WORK REQUIRED: Could the data below be copied exactly, minus the pictures?

EXERCISE INPUT:
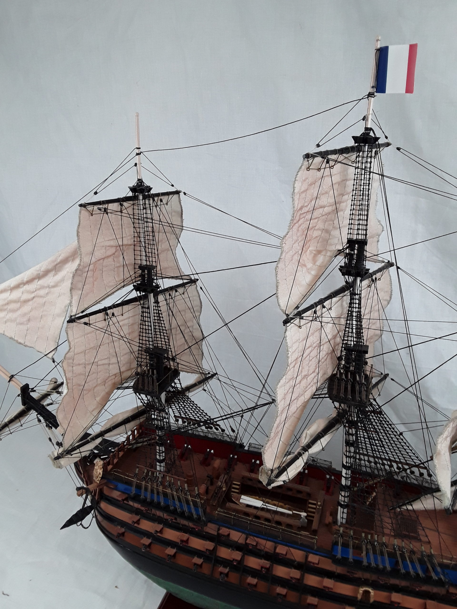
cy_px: 304
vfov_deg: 65.3
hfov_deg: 51.4
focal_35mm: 27
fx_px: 475
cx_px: 228
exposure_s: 1/100
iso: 80
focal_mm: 2.91
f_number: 1.9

WRITTEN ANSWER:
cy_px: 304
vfov_deg: 65.3
hfov_deg: 51.4
focal_35mm: 27
fx_px: 475
cx_px: 228
exposure_s: 1/100
iso: 80
focal_mm: 2.91
f_number: 1.9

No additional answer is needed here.